Rules which came into force yesterday require food businesses in the UK to take steps to manage acrylamide in their products.
Acrylamide is a chemical substance formed by a reaction between amino acids and sugars which it is feared could be linked to cancer.
The process occurs when foods with a high starch content are cooked at temperatures higher than 120C.
Nicoll’s Rosebank Bakery manager Stevie Hirons, 38, said although it won’t make the well-fired roll illegal, it will certainly change its traditional look.
He said: “It won’t just have an impact on well-fired rolls — you’ve got biscuits, chips and coffee as well.

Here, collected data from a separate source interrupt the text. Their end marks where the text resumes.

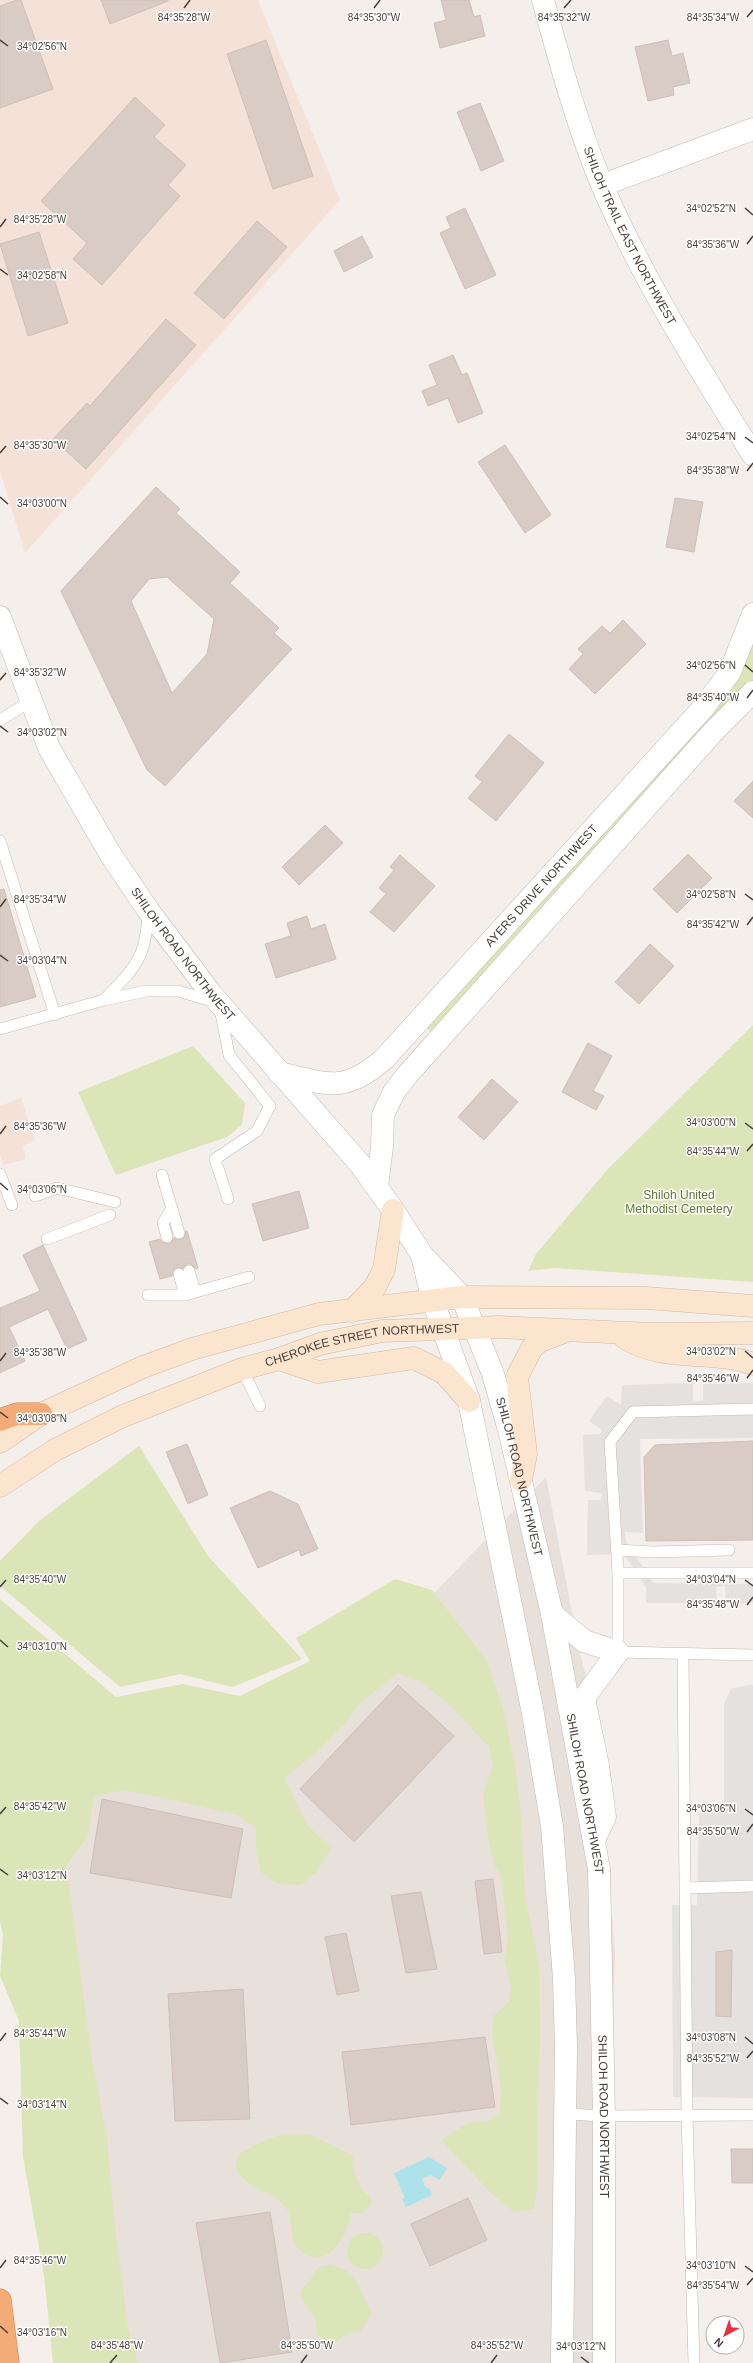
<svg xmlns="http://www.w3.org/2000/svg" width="753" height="2363" font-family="Helvetica,sans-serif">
<rect width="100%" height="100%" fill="#f4efeb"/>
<path fill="#e8e0da" d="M546 1477 580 1654 590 1689 615 1952 605 2363H103L57 1941 68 1775 254 1780Z"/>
<g fill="#f4e2d9">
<path d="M0 0H258L340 200 25 553 0 471Z"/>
<path d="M21 1098 35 1140 23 1146 26 1159 3 1165 0 1155V1106Z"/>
</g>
<g fill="#dce5b8">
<path d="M753 645V683L434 1032H430L427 1027 736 680 748 658Z"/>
<path d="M753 1025V1282L555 1268 528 1271 536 1254 607 1170Z"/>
<path d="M193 1046 245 1103 242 1125 227 1137 116 1175 78 1092Z"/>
<path d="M139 1446 208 1556 302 1659 232 1687 180 1674 120 1687 0 1586V1561L39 1521Z"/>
<path d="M395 1579 432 1590 486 1660 502 1706 514 1758 520 1805 525 1895 539 1964 540 2035 537 2115V2187L534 2209 514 2212 491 2193 441 2140 468 2123 490 2121 500 2111 501 2088 492 2032 494 2015 509 2002 511 1986 504 1959 508 1939 502 1879 495 1866 489 1843 483 1794 493 1766 489 1747 448 1703 421 1682 398 1673 360 1703 343 1726 317 1752 284 1778 307 1825 331 1848 316 1872 301 1885 278 1884 261 1872 256 1851V1828L238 1815 169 1799 123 1790 94 1797 87 1838 66 1865 92 2061 107 2138 113 2210 128 2328 138 2363H53L44 2276 23 2157 19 2021 0 1976 3 1934 0 1922V1599L116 1697 183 1684 240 1696 310 1661 296 1638Z"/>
<path d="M284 2134 311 2135 352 2155C355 2161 352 2167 355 2174 356 2178 359 2184 361 2188 363 2193 379 2199 366 2210 362 2214 356 2214 351 2212 348 2234 330 2271 302 2252 284 2239 299 2217 280 2201 267 2191 218 2176 242 2152L268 2139Z"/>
<circle cx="365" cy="2251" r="18"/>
<path d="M331 2265 345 2270 354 2278 372 2313 361 2331 347 2333 336 2342 324 2341 317 2334 315 2318 300 2295C301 2289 303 2288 307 2284 317 2272 313 2266 331 2265Z"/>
</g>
<g fill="#e4e1df">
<path d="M693 1383V1401H703V1384L753 1383V1438L640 1439 643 1533 625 1532 626 1541 653 1583 753 1584V1603L726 1604 725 1586 716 1587 717 1603H646V1587L624 1554 587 1555 588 1500H601L602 1493 585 1491 583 1435 600 1434 602 1430 589 1421 607 1396 621 1405 622 1385Z"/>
<path d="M748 1685H753V2098L673 2097 672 1905H697L699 1813 724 1811V1704L731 1689Z"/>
</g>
<path fill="#ade2eb" d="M429 2157 447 2168 439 2180 431 2175 422 2179 426 2188H429L432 2195 406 2207 402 2199 405 2198 394 2173Z"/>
<g fill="#d8ccc5" stroke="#d0bfb5" fill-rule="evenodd">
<path d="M17 0H21L53 89 0 108V6Z"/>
<path d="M101 0H168V1L110 24Z"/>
<path d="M441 0H469L474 17 480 15 485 36 440 48 434 23 446 20Z"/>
<path d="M266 40 313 176 273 189 227 54Z"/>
<path d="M668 40 672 56 683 53 690 83 673 87 674 95 648 101 635 47Z"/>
<path d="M135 97 165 125 154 137 186 165 168 185 180 196 102 285 73 259 87 243 41 201Z"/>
<path d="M480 103 504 161 481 171 457 112Z"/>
<path d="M465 208 496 275 465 289 440 233 451 228 446 217Z"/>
<path d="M257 221 287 247 224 319 194 293Z"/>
<path d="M39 232 68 323 28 336 0 244Z"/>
<path d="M362 236 373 257 344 272 334 251Z"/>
<path d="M166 319 196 345 86 469 53 439 87 403 90 406Z"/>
<path d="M453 355 462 375 467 373 483 413 458 423 448 398 428 406 422 391 437 385 429 365Z"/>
<path d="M505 445 551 515 525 533 478 462Z"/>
<path d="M156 487 180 509 176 513 240 572 230 583 279 628 274 633 292 649 165 786 147 770 61 591ZM167 577 214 619 207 654 172 693 131 601 149 579Z"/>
<path d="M675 498 703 502 694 552 666 547Z"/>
<path d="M623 620 646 644 595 694 569 669 583 654 578 649 602 626 610 633Z"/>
<path d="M509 734 544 763 496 821 468 798 482 782 475 776Z"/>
<path d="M753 781V818L734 801Z"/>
<path d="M325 825 343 843 299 885 282 867Z"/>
<path d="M688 854 712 878 677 913 653 889Z"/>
<path d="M400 855 435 886 394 932 370 912 386 894 379 888 394 870 390 867Z"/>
<path d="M4 889 36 997 0 1007V890Z"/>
<path d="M307 916 311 929 325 924 336 959 276 978 265 944 291 936 287 923Z"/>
<path d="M650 944 674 966 639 1004 615 982Z"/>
<path d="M588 1043 612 1056 593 1091 604 1096 596 1110 562 1092Z"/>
<path d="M492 1079 518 1102 484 1140 458 1117Z"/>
<path d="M299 1191 309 1228 263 1241 252 1204Z"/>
<path d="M186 1231H187L198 1268 196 1269 191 1264H187L183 1268 174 1269 172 1276 160 1279 149 1242 160 1239 162 1242 169 1244 174 1238 178 1240 184 1238Z"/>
<path d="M43 1245 87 1340 67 1349 48 1309 9 1327 25 1361 0 1373V1308L40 1291 23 1255Z"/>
<path d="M753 1441V1540L646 1541 644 1457 655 1445Z"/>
<path d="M187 1444 208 1495 188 1504 166 1452Z"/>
<path d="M270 1491 298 1504 318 1549 301 1556 299 1550 258 1568 230 1508Z"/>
<path d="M398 1685 454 1736 354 1842 300 1789Z"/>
<path d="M102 1799 243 1829 231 1898 90 1873Z"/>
<path d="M493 1879 502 1952 484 1954 475 1881Z"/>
<path d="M421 1892 437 1969 406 1973 391 1896Z"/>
<path d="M346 1933 359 1991 337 1995 325 1937Z"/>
<path d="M732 1950 731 2017 716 2016V1952Z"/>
<path d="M243 1989 250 2119 175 2121 168 1994Z"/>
<path d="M485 2037 495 2107 351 2125 342 2052Z"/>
<path d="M731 2149H753V2183H732Z"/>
<path d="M468 2198 487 2240 430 2266 411 2224Z"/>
<path d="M270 2212 292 2352 220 2363 196 2223Z"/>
</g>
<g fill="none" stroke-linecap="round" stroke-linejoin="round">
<defs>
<g id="service">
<path d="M0 720 31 701"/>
<path d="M0 841 55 1015"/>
<path d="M104 1000C134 968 146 960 148 913"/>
<path d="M0 1029 104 1000 146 991H178L219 1003 229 1055 270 1106 257 1131 215 1159 228 1199"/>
<path d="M0 1174 12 1205"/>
<path d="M162 1175 179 1233"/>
<path d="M35 1196 57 1188 115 1202"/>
<path d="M167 1237 163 1223 172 1208"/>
<path d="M47 1239 110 1215"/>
<path d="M189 1271 195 1292"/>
<path d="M179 1274 185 1295"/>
<path d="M148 1295H185L249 1277"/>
<path d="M242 1369 260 1406"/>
<path d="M753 1409 633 1412 610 1442 618 1573V1652L753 1655"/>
<path d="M617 1550 653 1552 729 1550"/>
<path d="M618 1573H753"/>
<path d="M683 1654 687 2116 694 2363"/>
<path d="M686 1888 753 1886"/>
<path d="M566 2114 604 2116 753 2115"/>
</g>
<g id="minor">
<path id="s1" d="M543 0C560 62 577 125 602 185 643 280 698 367 753 455"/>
<path d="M603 185 753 129"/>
<path id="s2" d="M279 1073C327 1084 344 1094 384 1059L704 707 730 672 753 614"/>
<path d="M377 1187 382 1146 383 1115 394 1092 408 1074 713 732 753 692"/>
</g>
<g id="tertiary">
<path id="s3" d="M0 617 49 748 109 852 148 910 212 995 360 1164 393 1210 422 1255 462 1297 493 1374 509 1430 552 1614 599 1869 604 2116V2363"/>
<path d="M422 1256 433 1301 469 1401 532 1708 552 1826 564 1978 566 2047 562 2363"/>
<path d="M552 1614 584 1641 618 1652 584 1698 598 1766 605 1817 594 1840"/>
</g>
<g id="secondary">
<path d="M352 1311 375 1287 384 1269 393 1210"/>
<path d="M625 1338C666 1363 712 1349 753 1364"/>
<path d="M279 1359 318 1372 414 1358 444 1373 469 1401"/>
<path d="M0 1442 41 1414 143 1367 192 1349 319 1314 462 1297 646 1298 753 1306"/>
<path d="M521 1480 526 1454 517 1377 532 1348 540 1341 564 1332"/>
<path id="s4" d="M0 1486 55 1450 123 1416 242 1369 279 1359 320 1344 382 1331 498 1327 652 1334 753 1333"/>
</g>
<g id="motorway">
<path d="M0 1420 17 1414H41"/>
<path d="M0 2300 8 2363"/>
</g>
</defs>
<use href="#service" stroke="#c2b8b1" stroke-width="12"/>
<use href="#minor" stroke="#c2b8b1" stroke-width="23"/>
<use href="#tertiary" stroke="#c2b8b1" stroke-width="23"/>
<use href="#secondary" stroke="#d3b9a1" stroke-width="23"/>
<use href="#motorway" stroke="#d27d48" stroke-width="23"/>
<use href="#service" stroke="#fff" stroke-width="11"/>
<use href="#minor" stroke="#fff" stroke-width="22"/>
<use href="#tertiary" stroke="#fff" stroke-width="22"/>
<use href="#secondary" stroke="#fbe5cf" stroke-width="22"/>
<use href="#motorway" stroke="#f3ab78" stroke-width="22"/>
</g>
<path fill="none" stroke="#483f3a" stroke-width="1.5" d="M184 8 190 0M374 8 380 0M564 8 571 0M747 17 753 10M0 40 8 46M745 208 753 215M0 227 6 219M747 244 753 236M0 269 8 275M745 437 753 443M0 453 6 446M747 471 753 463M0 497 8 504M745 665 753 672M0 680 6 673M747 698 753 690M0 726 8 732M745 894 753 900M0 907 6 899M747 925 753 917M0 955 8 961M745 1123 753 1129M0 1134 6 1126M747 1151 753 1144M0 1183 8 1190M745 1351 753 1358M0 1361 6 1353M747 1378 753 1370M0 1412 8 1418M745 1580 753 1586M0 1587 6 1580M747 1605 753 1597M0 1640 8 1647M745 1809 753 1815M0 1814 6 1807M747 1832 753 1824M0 1869 8 1875M745 2037 753 2044M0 2041 6 2033M747 2058 753 2051M0 2098 8 2104M745 2266 753 2272M0 2268 6 2260M747 2285 753 2278M0 2326 8 2333M581 2357 589 2363M110 2363 117 2355M301 2363 307 2355M491 2363 497 2355"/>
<g text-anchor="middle" stroke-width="3" stroke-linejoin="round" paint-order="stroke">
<g font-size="12" fill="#483f3a" stroke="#fff">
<text dy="4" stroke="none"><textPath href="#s1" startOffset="252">SHILOH TRAIL EAST NORTHWEST</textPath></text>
<text dy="4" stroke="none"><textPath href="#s2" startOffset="347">AYERS DRIVE NORTHWEST</textPath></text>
<text dy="4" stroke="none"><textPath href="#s3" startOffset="386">SHILOH ROAD NORTHWEST</textPath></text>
<text dy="4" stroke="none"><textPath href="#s4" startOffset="393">CHEROKEE STREET NORTHWEST</textPath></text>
<text dy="4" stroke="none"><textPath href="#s3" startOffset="1018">SHILOH ROAD NORTHWEST</textPath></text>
<text dy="4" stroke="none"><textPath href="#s3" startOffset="1342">SHILOH ROAD NORTHWEST</textPath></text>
<text dy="4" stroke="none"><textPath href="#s3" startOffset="1666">SHILOH ROAD NORTHWEST</textPath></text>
</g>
<g font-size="12" fill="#5c7630" stroke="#fff">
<text x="679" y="1199">Shiloh United<tspan x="679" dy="14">Methodist Cemetery</tspan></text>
</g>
</g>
<g font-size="10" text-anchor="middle" fill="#483f3a" stroke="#fff" stroke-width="3" stroke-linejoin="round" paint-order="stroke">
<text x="713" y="21">84°35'34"W</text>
<text x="184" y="21">84°35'28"W</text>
<text x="374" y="21">84°35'30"W</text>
<text x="564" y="21">84°35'32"W</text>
<text x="42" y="50">34°02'56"N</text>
<text x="711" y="212">34°02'52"N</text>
<text x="40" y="223">84°35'28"W</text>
<text x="713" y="248">84°35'36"W</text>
<text x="42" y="279">34°02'58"N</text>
<text x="711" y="440">34°02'54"N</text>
<text x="40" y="449">84°35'30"W</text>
<text x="713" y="474">84°35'38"W</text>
<text x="42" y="507">34°03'00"N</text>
<text x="711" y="669">34°02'56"N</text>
<text x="40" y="676">84°35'32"W</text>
<text x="713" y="701">84°35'40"W</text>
<text x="42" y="736">34°03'02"N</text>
<text x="711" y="898">34°02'58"N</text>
<text x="40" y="903">84°35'34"W</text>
<text x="713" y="928">84°35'42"W</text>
<text x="42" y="964">34°03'04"N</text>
<text x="711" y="1126">34°03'00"N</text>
<text x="40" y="1130">84°35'36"W</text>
<text x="713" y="1155">84°35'44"W</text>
<text x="42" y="1193">34°03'06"N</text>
<text x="711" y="1355">34°03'02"N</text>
<text x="40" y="1356">84°35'38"W</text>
<text x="713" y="1382">84°35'46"W</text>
<text x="42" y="1422">34°03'08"N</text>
<text x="40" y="1583">84°35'40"W</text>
<text x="711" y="1583">34°03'04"N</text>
<text x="713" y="1608">84°35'48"W</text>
<text x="42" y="1650">34°03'10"N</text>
<text x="40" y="1810">84°35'42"W</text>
<text x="711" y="1812">34°03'06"N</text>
<text x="713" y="1835">84°35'50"W</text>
<text x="42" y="1879">34°03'12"N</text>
<text x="40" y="2037">84°35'44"W</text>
<text x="711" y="2041">34°03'08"N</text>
<text x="713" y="2062">84°35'52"W</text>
<text x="42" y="2108">34°03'14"N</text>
<text x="40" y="2264">84°35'46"W</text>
<text x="711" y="2269">34°03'10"N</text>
<text x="713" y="2289">84°35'54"W</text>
<text x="42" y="2336">34°03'16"N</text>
<text x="117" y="2349">84°35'48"W</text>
<text x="307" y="2349">84°35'50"W</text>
<text x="497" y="2349">84°35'52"W</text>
<text x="581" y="2350">34°03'12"N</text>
</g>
<g transform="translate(725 2335) rotate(220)"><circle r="19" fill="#ffffff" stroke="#b6b2b0"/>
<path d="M0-3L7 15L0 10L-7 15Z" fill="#e92e40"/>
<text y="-6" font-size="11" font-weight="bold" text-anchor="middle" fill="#483f3a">N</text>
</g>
</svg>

We will probably have to change the recipe in a number of products to adhere to the new rules.”
Britain is set to leave the European Union on March 29 next year. Stevie, who has been working in as a baker for more than 21 years, said circumstances might change once Brexit goes ahead.
He added: “It will be interesting to see what will happen.”
Tests have shown that acrylamide in the diet cause can cancer in animals — although its impact on humans has not been established.
Stevie added: “The well-fired roll will still have that crunch, but not that burnt taste because we’ll need to reduce the temperature and baking time.”
The baker joked it may spark a black market for baked goods in their traditional recipes, adding: “It may well be the case people will need to get their baked goods from under the counter now. The well-fired roll is something the older customers generally tend to purchase.
“We generally sell four dozen well-fired rolls a day — we’ll wait to see how the customers react.”
Tim Christie, 32, a technical manager at the Tower Bakery in Shore Road, Perth, said staff are awaiting test results to see if the well-fired rolls are over the benchmark limits stated in the new legislation.
He said: “We are also looking at how to cook chips minimising acrylamide formation.”